AROUND A FAMILY ALBUM
After the collection of Nadine and Paul Catry
Original Exhibition
Curators : Anne Lacoste with Marion Ambrozy
in collaboration with Nadine and Paul Catry
Production : Institut pour la photographie
At the beginning of the 20th century, the marketing of the first inexpensive automatic cameras led to an exponential growth in the production of photographs. Widely accessible to the public, cameras became part of the home and took on a function within family life.
For the past ten years, Nadine and Paul Catry, from Lille, have constantly explored this domestic practice of photography. Their “collection of gazes” brings together anonymous shots of various subjects and from different periods, which reveal an almost universal appropriation of this medium to bear witness to our relationship with the world.

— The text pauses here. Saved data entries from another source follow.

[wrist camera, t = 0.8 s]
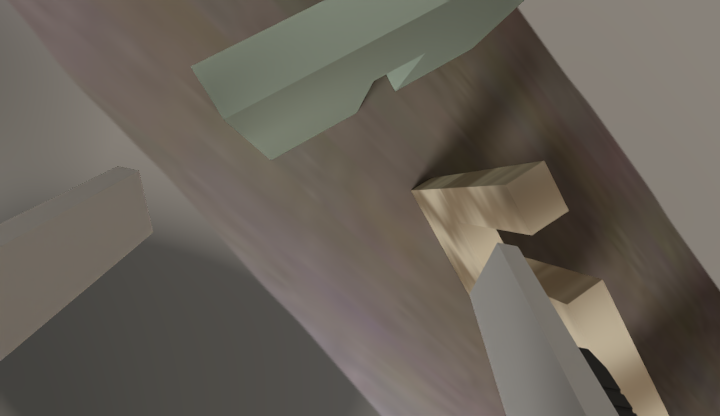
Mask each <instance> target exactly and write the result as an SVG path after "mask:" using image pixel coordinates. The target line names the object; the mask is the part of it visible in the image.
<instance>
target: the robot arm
mask: <svg viewBox="0 0 720 416" xmlns="http://www.w3.org/2000/svg"><path fill="white" fill-rule="evenodd" d="M152 233H153V229H152V224H151V220H150V216H149V212H148V207H147V203H146V199H145V195H144V190H143V186H142V182H141V177H140V173H139V170H134V169H128V168H124V167H119V166H117V167H115V168H113V169H111V170H109V171H107V172H105V173H103V174H101V175H99V176H97V177H95V178H93V179H91V180H89V181H86V182H84V183H82V184H80V185H78V186H76V187H74V188H72V189H70V190H68V191H66V192H64V193H62V194H60V195H58V196H56V197H54V198H52V199H50V200H48V201H46V202H44V203H42V204H40V205H38V206H36V207H33V208H31V209H29V210H27V211H25V212H23V213H21V214H19V215H17V216H15V217H13V218H11V219H9V220H7V221H5V222H3V223H1V224H0V361H1V360H2V359H3V358H4V357H6V356H7V355H8V354H9V353H10V352H12V351H13V350H14V349H15V348H16V347H18V346H19V345H20V344H21V343H22V342H23V341H24V340H26V339H27V338H28V337H29V336H30V335H32V334H33V333H34V332H35V331H36V330H38V329H39V328H40V327H41V326H42V325H44V324H45V323H46V322H47V321H48V320H50V318H52V317H53V316H54V315H55V314H57V313H58V312H59V311H60V310H61V309H62V308H64V307H65V306H66V305H67V304H69V303H70V302H71V301H72V300H73V299H74V298H76V297H77V296H78V295H79V294H80V293H82V292H83V291H84V290H85V289H86V288H88V286H90V285H91V284H92V283H94V282H95V281H96V280H97V279H98V278H99V277H101V276H102V275H103V274H104V273H105V272H106V271H108V270H109V269H110V268H111V267H112V266H114V265H115V264H116V263H117V262H118V261H120V260H121V259H122V258H123V257H124V256H126V255H127V254H128V253H129V252H130V251H132V250H133V249H134V248H135V247H136V246H137V245H139V244H140V243H141V242H142V241H143V240H144V239H146V238H147V237H148V236H149V235H150V234H152ZM469 295H470V298H471V301H472V305H473V308H474V311H475V315H476V318H477V321H478V324H479V328H480V331H481V334H482V338H483V341H484V344H485V347H486V351H487V354H488V357H489V361H490V364H491V367H492V371H493V374H494V377H495V380H496V384H497V387H498V390H499V394H500V397H501V400H502V403H503V407H504V410H505V413H506V416H637V414H636V413H633V411H632V409H633V408H632V406H631V405H630V403H629V402H628V400H627V399H626V397H625V396H624V394H621V389H620V388H619V386H618V385H617V383H616V382H615V380H614V379H613V377H612V375H611V374H610V372H609V371H608V369H607V368H606V367H605V366H604V365H603V364H602V363H601V362H600V361H599V360H598V359H597V358H596V357H595V356H594V355H593V353H592V352H591V351H590V350H589V349H586V348H581V347H578V346H577V344H576V343H575V341H574V339H573V338H572V336H571V334H570V333H569V331H568V329H567V328H566V326H565V324H564V323H563V321H562V319H561V318H560V316H559V314H558V313H557V311H556V309H555V308H554V306H553V304H552V303H551V301H550V299H549V298H548V296H547V294H546V293H545V291H544V289H543V288H542V286H541V284H540V283H539V281H538V279H537V278H536V276H535V274H534V273H533V271H532V269H531V268H530V266H529V264H528V263H527V261H526V259H525V258H524V256H523V254H522V253H521V251H520V249H519V248H518V246H513V245H508V244H503V243H498V242H497V244H496V246H495V248H494V250H493V251H492V253H491V255H490V257H489V259H488V261H487V263H486V264H485V266H484V268H483V270H482V272H481V274H480V276H479V277H478V279H477V281H476V283H475V285H474V287H473V289H472V290H471V292H470V294H469Z"/></svg>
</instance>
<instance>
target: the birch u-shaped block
mask: <svg viewBox="0 0 720 416" xmlns="http://www.w3.org/2000/svg"><path fill="white" fill-rule="evenodd" d="M411 192H412V193H413V195H414V197H415V199H416V201H417V202H418V204H419V206H420V208H421V210H422V211H423V213H424V215H425V217H426V219H427V220H428V222H429V224H430V226H431V228H432V229H433V231H434V233H435V235H436V237H437V238H438V240H439V242H440V244H441V246H442V247H443V249H444V251H445V253H446V255H447V256H448V258H449V260H450V262H451V264H452V265H453V267H454V269H455V271H456V273H457V274H458V276H459V278H460V280H461V282H462V283H463V285H464V287H465V289H466V291H467V292H468V294H470V292H471V290H472V289H473V287H474V285H475V283H476V281H477V279H478V277H479V276H480V274H481V272H482V270H483V268H484V266H485V264H486V263H487V261H488V259H489V257H490V255H491V253H492V251H493V250H494V248H495V246H496V244H497V242H498V243H503V241H502V239H501V238H500V236H499V234H498V232H497V230H496V229H499V230H504V231H510V232H515V233H521V234H527V235H533V234H535V233H536V232H538V231H539V230H541V229H542V228H544V227H545V226H547V225H548V224H550V223H551V222H553V221H554V220H556V219H557V218H559V217H560V216H562V215H563V214H565V213H566V212H568V211H569V210H568V208H567V206H566V204H565V202H564V200H563V198H562V196H561V194H560V192H559V190H558V188H557V185H556V183H555V181H554V179H553V177H552V175H551V173H550V171H549V169H548V167H547V165H546V163H545V161H538V162H531V163H525V164H519V165H512V166H506V167H499V168H493V169H486V170H480V171H473V172H467V173H460V174H454V175H448V176H441V177H435V178H431V179H429V180H427V181H426V182H424V183H422V184H421V185H419V186H418V187H416V188H414V189H413V190H411ZM503 244H504V243H503ZM524 258H525V259H526V261H527V263H528V264H529V266H530V268H531V269H532V271H533V273H534V274H535V276H536V278H537V279H538V281H539V283H540V284H541V286H542V288H543V289H544V291H545V293H546V294H547V296H548V298H549V299H550V301H551V303H552V304H553V306H554V308H555V309H556V311H557V313H558V314H559V316H560V318H561V319H562V321H563V323H564V324H565V326H566V328H567V329H568V331H569V333H570V334H571V336H572V338H573V339H574V341H575V343H576V344H577V346H578V347H581V348H586V349H589V350H590V351H591V352H592V353H593V355H594V356H595V357H596V358H597V359H598V360H599V361H600V362H601V363H602V364H603V365H604V366H605V367H606V368H607V369H608V371H609V372H610V374H611V375H612V377H613V379H614V380H615V382H616V383H617V385H618V386H619V388H620V389H621V394H624V396H625V397H626V399H627V400H628V402H629V403H630V405H631V406H632V408H633V409H632V411H633V413H636V414H637V416H669V415H668V413H667V411H666V409H665V406H664V404H663V402H662V400H661V398H660V396H659V394H658V392H657V390H656V388H655V386H654V384H653V382H652V380H651V378H650V376H649V374H648V372H647V370H646V368H645V366H644V364H643V361H642V359H641V357H640V355H639V353H638V351H637V349H636V347H635V345H634V343H633V341H632V339H631V337H630V335H629V333H628V331H627V329H626V327H625V325H624V323H623V321H622V318H621V316H620V314H619V312H618V310H617V308H616V306H615V304H614V302H613V300H612V298H611V296H610V294H609V292H608V290H607V288H606V286H605V284H604V282H603V280H602V279H599V278H595V277H592V276H588V275H585V274H582V273H578V272H575V271H571V270H568V269H564V268H561V267H557V266H554V265H550V264H547V263H543V262H540V261H536V260H533V259H529V258H526V257H524ZM469 296H470V295H469Z"/></svg>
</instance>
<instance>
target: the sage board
mask: <svg viewBox="0 0 720 416" xmlns="http://www.w3.org/2000/svg"><path fill="white" fill-rule="evenodd" d="M523 1H524V0H324V1H322V2H320V3H318V4H316V5H314V6H312V7H310V8H308V9H306V10H304V11H302V12H300V13H298V14H296V15H294V16H292V17H290V18H288V19H286V20H284V21H282V22H280V23H278V24H276V25H274V26H272V27H270V28H268V29H266V30H264V31H262V32H259V33H257V34H255V35H253V36H251V37H249V38H247V39H245V40H243V41H241V42H239V43H237V44H235V45H233V46H231V47H229V48H227V49H225V50H223V51H221V52H219V53H217V54H215V55H213V56H211V57H209V58H207V59H205V60H203V61H201V62H199V63H197V64H195V65H193V66H191V68H192V69H193V71H194V73H195V74H196V76H197V77H198V79H199V81H200V82H201V84H202V85H203V87H204V89H205V90H206V92H207V94H208V95H209V97H210V98H211V100H212V102H213V103H214V105H215V106H216V108H217V110H218V111H219V113H220V115H221V116H222V118H223V119H224V120H225V121H226V122H227V123H228V124H229V125H230V126H232V127H233V128H234V129H235V130H236V131H237V132H239V133H240V134H241V135H242V136H243V137H244V138H246V139H247V140H248V141H249V142H250V143H251V144H253V145H254V146H255V147H256V148H257V149H258V150H259V151H261V152H262V153H263V154H264V155H265V156H266V157H268V158H269V159H270V160H273V159H274V158H276V157H278V156H280V155H282V154H283V153H285V152H287V151H289V150H291V149H292V148H294V147H296V146H298V145H300V144H301V143H303V142H305V141H307V140H309V139H310V138H312V137H314V136H316V135H318V134H319V133H321V132H323V131H325V130H327V129H328V128H330V127H332V126H334V125H336V124H337V123H339V122H341V121H343V120H345V119H346V118H348V117H350V116H352V115H354V114H355V113H357V112H358V110H359V108H360V106H361V104H362V102H363V100H364V98H365V96H366V95H367V93H368V91H369V89H370V87H371V85H372V83H373V81H375V80H377V79H378V78H380V77H382V76H384V75H387V77H388V79H389V81H390V83H391V84H392V86H393V88H394V90H395V91H397V90H399V89H400V88H402V87H404V86H406V85H408V84H409V83H411V82H413V81H415V80H417V79H418V78H420V77H422V76H424V75H426V74H427V73H429V72H431V71H433V70H435V69H436V68H438V67H440V66H442V65H444V64H445V63H447V62H449V61H451V60H453V59H454V58H456V57H458V56H460V55H462V54H463V53H465V52H467V51H469V50H471V49H472V48H473V47H474V46H475V45H477V44H478V43H479V42H480V41H481V40H482V39H483V38H484V37H485V36H486V35H487V34H488V33H490V32H491V31H492V30H493V29H494V28H495V27H496V26H497V25H498V24H499V23H500V22H501V21H502V20H504V19H505V18H506V17H507V16H508V15H509V14H510V13H511V12H512V11H513V10H514V9H515V8H517V7H518V6H519V5H520V4H521V3H522V2H523Z"/></svg>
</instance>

This exhibition is devoted to a collection of more than 370 photographs of a young Belgian girl, which Nadine Catry has been able to reconstruct. While the initial motivation was to reconstitute the identity of this anonymous figure, the series is also an opportunity to revisit a shared practice of photography, drawing on research devoted to vernacular photographs. This show pays homage to the rituals and codes of family photography, as revealed in a sociological study directed by Pierre Bourdieu: Photography: A Middle-Brow Art, published in 1965. The decision to present all the available prints and information, as well as the research process, is part of the Institute’s participatory approach. The exhibition reconstructs a timeline of the life of this young girl, from her birth in 1926 up to the age of 27, featuring transcription s of notes found on the backs of the photographs. Some images have been isolated, assembled or completed with other more recent images from the collection, so as to highlight the singularities of this private story, and to place this individual practice within the wider history of amateur instant photography.
A picture rail invites the public to enrich this collective quest.